My editor has worked hard on the manuscript too, typing her suggestions in red. My job has been to check all these and change them into black if I agree with her suggestions. But it is often not as straightforward as that. If I want to change anything else or give an alternative to her changes, then I am to type in bold blue.

Now on some pages there is a veritable ‘sea’ of bold blue – especially at the beginning, where I have written a whole new first chapter and altered the second to tie in with it. What will my editor make of all these changes, I wonder? After all, she has already thrown some ‘curly ones’ at me. For example, which is correct – ‘She was one of the few who were still single’ – or ‘She was one of the few who was still single’? And what about the phrase ‘for a while’? Should it be written ‘for awhile’ instead? Is ‘any more’ written as two words or one? And is it better to use double quotation marks around direct speech, with single quotation marks for anything else needing quotation marks within those – or vice versa?

All these things are important, I guess. But in the end, how many people will notice? More than that, how many people will really care?  Of course it’s hugely important to write an interesting beginning for a novel – after all, I might lose my readers before they even get past the first page! But in the end, it may simply come down to a matter of preference.  So how much more time and effort should I put into playing with the words on the screen before me, putting them this way and that, cutting some out and adding others in? I guess until I’m sure that what I have written will draw people into the story and not inhibit their experience or enjoyment of it in any way.
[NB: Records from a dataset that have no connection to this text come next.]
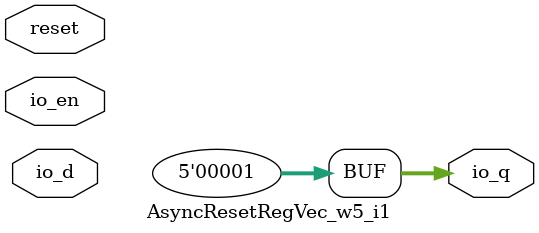
<source format=sv>
`ifndef RANDOMIZE
  `ifdef RANDOMIZE_REG_INIT
    `define RANDOMIZE
  `endif // RANDOMIZE_REG_INIT
`endif // not def RANDOMIZE
`ifndef RANDOMIZE
  `ifdef RANDOMIZE_MEM_INIT
    `define RANDOMIZE
  `endif // RANDOMIZE_MEM_INIT
`endif // not def RANDOMIZE

`ifndef RANDOM
  `define RANDOM $random
`endif // not def RANDOM

// Users can define 'PRINTF_COND' to add an extra gate to prints.
`ifndef PRINTF_COND_
  `ifdef PRINTF_COND
    `define PRINTF_COND_ (`PRINTF_COND)
  `else  // PRINTF_COND
    `define PRINTF_COND_ 1
  `endif // PRINTF_COND
`endif // not def PRINTF_COND_

// Users can define 'ASSERT_VERBOSE_COND' to add an extra gate to assert error printing.
`ifndef ASSERT_VERBOSE_COND_
  `ifdef ASSERT_VERBOSE_COND
    `define ASSERT_VERBOSE_COND_ (`ASSERT_VERBOSE_COND)
  `else  // ASSERT_VERBOSE_COND
    `define ASSERT_VERBOSE_COND_ 1
  `endif // ASSERT_VERBOSE_COND
`endif // not def ASSERT_VERBOSE_COND_

// Users can define 'STOP_COND' to add an extra gate to stop conditions.
`ifndef STOP_COND_
  `ifdef STOP_COND
    `define STOP_COND_ (`STOP_COND)
  `else  // STOP_COND
    `define STOP_COND_ 1
  `endif // STOP_COND
`endif // not def STOP_COND_

// Users can define INIT_RANDOM as general code that gets injected into the
// initializer block for modules with registers.
`ifndef INIT_RANDOM
  `define INIT_RANDOM
`endif // not def INIT_RANDOM

// If using random initialization, you can also define RANDOMIZE_DELAY to
// customize the delay used, otherwise 0.002 is used.
`ifndef RANDOMIZE_DELAY
  `define RANDOMIZE_DELAY 0.002
`endif // not def RANDOMIZE_DELAY

// Define INIT_RANDOM_PROLOG_ for use in our modules below.
`ifndef INIT_RANDOM_PROLOG_
  `ifdef RANDOMIZE
    `ifdef VERILATOR
      `define INIT_RANDOM_PROLOG_ `INIT_RANDOM
    `else  // VERILATOR
      `define INIT_RANDOM_PROLOG_ `INIT_RANDOM #`RANDOMIZE_DELAY begin end
    `endif // VERILATOR
  `else  // RANDOMIZE
    `define INIT_RANDOM_PROLOG_
  `endif // RANDOMIZE
`endif // not def INIT_RANDOM_PROLOG_

module AsyncResetRegVec_w5_i1(
  input        reset,
  input  [4:0] io_d,
  input        io_en,
  output [4:0] io_q
);

  assign io_q = 5'h1;	// @[AsyncResetReg.scala:63:50]
endmodule


</source>
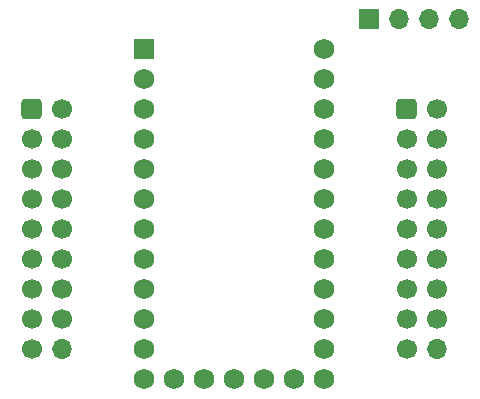
<source format=gbs>
%TF.GenerationSoftware,KiCad,Pcbnew,(5.1.12-1-10_14)*%
%TF.CreationDate,2021-11-20T17:27:35+08:00*%
%TF.ProjectId,Pragmatic,50726167-6d61-4746-9963-2e6b69636164,V0.1*%
%TF.SameCoordinates,Original*%
%TF.FileFunction,Soldermask,Bot*%
%TF.FilePolarity,Negative*%
%FSLAX46Y46*%
G04 Gerber Fmt 4.6, Leading zero omitted, Abs format (unit mm)*
G04 Created by KiCad (PCBNEW (5.1.12-1-10_14)) date 2021-11-20 17:27:35*
%MOMM*%
%LPD*%
G01*
G04 APERTURE LIST*
%ADD10O,1.700000X1.700000*%
%ADD11C,1.700000*%
%ADD12C,1.752600*%
%ADD13R,1.752600X1.752600*%
%ADD14R,1.700000X1.700000*%
G04 APERTURE END LIST*
D10*
X156845000Y-74930000D03*
D11*
X154305000Y-74930000D03*
D10*
X125095000Y-74930000D03*
D11*
X122555000Y-74930000D03*
X156845000Y-72390000D03*
X156845000Y-69850000D03*
X156845000Y-67310000D03*
X156845000Y-64770000D03*
X156845000Y-62230000D03*
X156845000Y-59690000D03*
X156845000Y-57150000D03*
X156845000Y-54610000D03*
X154305000Y-72390000D03*
X154305000Y-69850000D03*
X154305000Y-67310000D03*
X154305000Y-64770000D03*
X154305000Y-62230000D03*
X154305000Y-59690000D03*
X154305000Y-57150000D03*
G36*
G01*
X153455000Y-55210000D02*
X153455000Y-54010000D01*
G75*
G02*
X153705000Y-53760000I250000J0D01*
G01*
X154905000Y-53760000D01*
G75*
G02*
X155155000Y-54010000I0J-250000D01*
G01*
X155155000Y-55210000D01*
G75*
G02*
X154905000Y-55460000I-250000J0D01*
G01*
X153705000Y-55460000D01*
G75*
G02*
X153455000Y-55210000I0J250000D01*
G01*
G37*
X125095000Y-72390000D03*
X125095000Y-69850000D03*
X125095000Y-67310000D03*
X125095000Y-64770000D03*
X125095000Y-62230000D03*
X125095000Y-59690000D03*
X125095000Y-57150000D03*
X125095000Y-54610000D03*
X122555000Y-72390000D03*
X122555000Y-69850000D03*
X122555000Y-67310000D03*
X122555000Y-64770000D03*
X122555000Y-62230000D03*
X122555000Y-59690000D03*
X122555000Y-57150000D03*
G36*
G01*
X121705000Y-55210000D02*
X121705000Y-54010000D01*
G75*
G02*
X121955000Y-53760000I250000J0D01*
G01*
X123155000Y-53760000D01*
G75*
G02*
X123405000Y-54010000I0J-250000D01*
G01*
X123405000Y-55210000D01*
G75*
G02*
X123155000Y-55460000I-250000J0D01*
G01*
X121955000Y-55460000D01*
G75*
G02*
X121705000Y-55210000I0J250000D01*
G01*
G37*
D12*
X134620000Y-77470000D03*
X137160000Y-77470000D03*
X139700000Y-77470000D03*
X142240000Y-77470000D03*
X144780000Y-77470000D03*
X147320000Y-49530000D03*
X132080000Y-77470000D03*
X147320000Y-52070000D03*
X147320000Y-54610000D03*
X147320000Y-57150000D03*
X147320000Y-59690000D03*
X147320000Y-62230000D03*
X147320000Y-64770000D03*
X147320000Y-67310000D03*
X147320000Y-69850000D03*
X147320000Y-72390000D03*
X147320000Y-74930000D03*
X147320000Y-77470000D03*
X132080000Y-74930000D03*
X132080000Y-72390000D03*
X132080000Y-69850000D03*
X132080000Y-67310000D03*
X132080000Y-64770000D03*
X132080000Y-62230000D03*
X132080000Y-59690000D03*
X132080000Y-57150000D03*
X132080000Y-54610000D03*
X132080000Y-52070000D03*
D13*
X132080000Y-49530000D03*
D10*
X158750000Y-46990000D03*
X156210000Y-46990000D03*
X153670000Y-46990000D03*
D14*
X151130000Y-46990000D03*
M02*

</source>
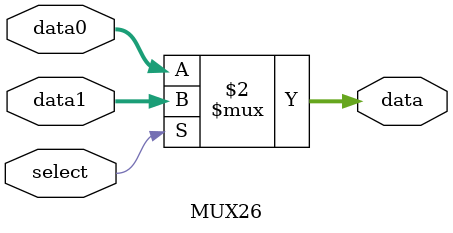
<source format=v>
`timescale 1ns / 1ps
module MUX26( input [ 25 : 0 ] data0, input [ 25 : 0 ] data1 , input select , output [ 25 : 0 ] data );
	assign data = !select ? data0 : data1 ;
endmodule
</source>
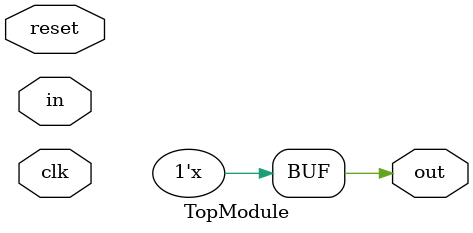
<source format=sv>

module TopModule (
  input clk, // Positive edge-triggered clock signal
  input in,   // Input signal
  input reset,// Active-high synchronous reset signal
  output out  // Output signal
);

reg [1:0] state; // State variable (2-bit)

// Reset state is B
always @(posedge clk) begin
    if (reset)
        state <= 2'b01;
    else
        state <= state;
end

// Moore machine behavior
always @(*)
begin
    case(state)
        2'b00: // State A
            if (!in)
                state <= 2'b01; // B
            else
                state <= 2'b10; // B
        2'b01: // State B
            if (in)
                state <= 2'b01; // B
            else
                state <= 2'b10; // A
        2'b11: // State A
            if (!in)
                state <= 2'b00; // A
            else
                state <= 2'b11; // A
    endcase

    out = {state[1], ~state[0]}; // Output signal
end

endmodule

// VERILOG-EVAL: errant inclusion of module definition

</source>
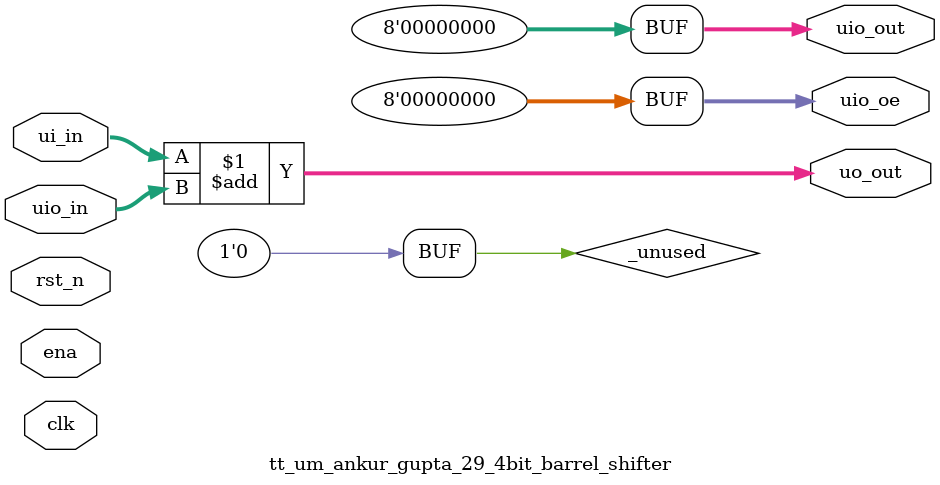
<source format=v>
/*
 * Copyright (c) 2024 Your Name
 * SPDX-License-Identifier: Apache-2.0
 */

`default_nettype none

module tt_um_ankur_gupta_29_4bit_barrel_shifter (
    input  wire [7:0] ui_in,    // Dedicated inputs
    output wire [7:0] uo_out,   // Dedicated outputs
    input  wire [7:0] uio_in,   // IOs: Input path
    output wire [7:0] uio_out,  // IOs: Output path
    output wire [7:0] uio_oe,   // IOs: Enable path (active high: 0=input, 1=output)
    input  wire       ena,      // always 1 when the design is powered, so you can ignore it
    input  wire       clk,      // clock
    input  wire       rst_n     // reset_n - low to reset
);

  // All output pins must be assigned. If not used, assign to 0.
  assign uo_out  = ui_in + uio_in;  // Example: ou_out is the sum of ui_in and uio_in
  assign uio_out = 0;
  assign uio_oe  = 0;

  // List all unused inputs to prevent warnings
  wire _unused = &{ena, clk, rst_n, 1'b0};

endmodule

</source>
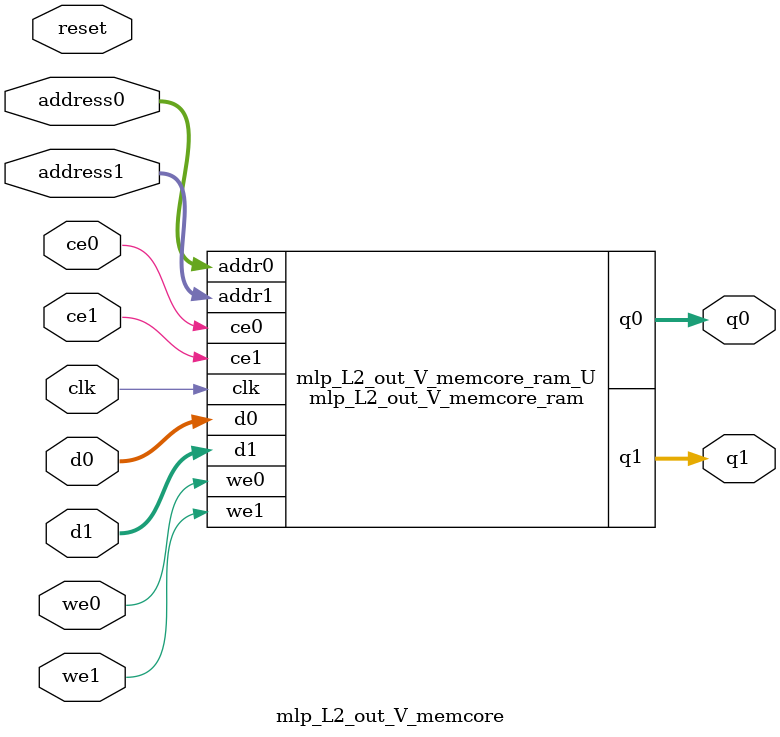
<source format=v>

`timescale 1 ns / 1 ps
module mlp_L2_out_V_memcore_ram (addr0, ce0, d0, we0, q0, addr1, ce1, d1, we1, q1,  clk);

parameter DWIDTH = 18;
parameter AWIDTH = 5;
parameter MEM_SIZE = 20;

input[AWIDTH-1:0] addr0;
input ce0;
input[DWIDTH-1:0] d0;
input we0;
output reg[DWIDTH-1:0] q0;
input[AWIDTH-1:0] addr1;
input ce1;
input[DWIDTH-1:0] d1;
input we1;
output reg[DWIDTH-1:0] q1;
input clk;

(* ram_style = "distributed" *)reg [DWIDTH-1:0] ram[0:MEM_SIZE-1];




always @(posedge clk)  
begin 
    if (ce0) 
    begin
        if (we0) 
        begin 
            ram[addr0] <= d0; 
            q0 <= d0;
        end 
        else 
            q0 <= ram[addr0];
    end
end


always @(posedge clk)  
begin 
    if (ce1) 
    begin
        if (we1) 
        begin 
            ram[addr1] <= d1; 
            q1 <= d1;
        end 
        else 
            q1 <= ram[addr1];
    end
end


endmodule


`timescale 1 ns / 1 ps
module mlp_L2_out_V_memcore(
    reset,
    clk,
    address0,
    ce0,
    we0,
    d0,
    q0,
    address1,
    ce1,
    we1,
    d1,
    q1);

parameter DataWidth = 32'd18;
parameter AddressRange = 32'd20;
parameter AddressWidth = 32'd5;
input reset;
input clk;
input[AddressWidth - 1:0] address0;
input ce0;
input we0;
input[DataWidth - 1:0] d0;
output[DataWidth - 1:0] q0;
input[AddressWidth - 1:0] address1;
input ce1;
input we1;
input[DataWidth - 1:0] d1;
output[DataWidth - 1:0] q1;



mlp_L2_out_V_memcore_ram mlp_L2_out_V_memcore_ram_U(
    .clk( clk ),
    .addr0( address0 ),
    .ce0( ce0 ),
    .we0( we0 ),
    .d0( d0 ),
    .q0( q0 ),
    .addr1( address1 ),
    .ce1( ce1 ),
    .we1( we1 ),
    .d1( d1 ),
    .q1( q1 ));

endmodule


</source>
I know, as the writer of Ecclesiastes puts it, that ‘of making many books there is no end’ (Ecc 12:12), but ‘Jenna’ is my novel!  I believe in its potential to challenge people and change lives – in short, it has important things to say.  ‘Jenna’ is my ‘baby’ – and I want to see her brought through this birthing process with the minimum of pain or damage to both of us!

I also believe with all my heart that God has called me to write at this stage of my life – so if that involves hours and hours of editing and rewriting, then so be it! The birthing process is never without pain – and my eyes will no doubt eventually recover.  Besides, Jesus told us the path would not be easy, didn’t he? In John 16:33b we read these words:

In this world you will have trouble. But take heart! I have overcome the world.

I know Jesus is right there beside me with every word I write – or edit out. And he will help me, whatever the challenge – he has overcome the whole world, as he has said!  So I will ‘take heart’. I will turn on my computer yet again and apply myself to the task before me. And in a few weeks’ time, God willing, I will joyfully welcome ‘Jenna’ into the world!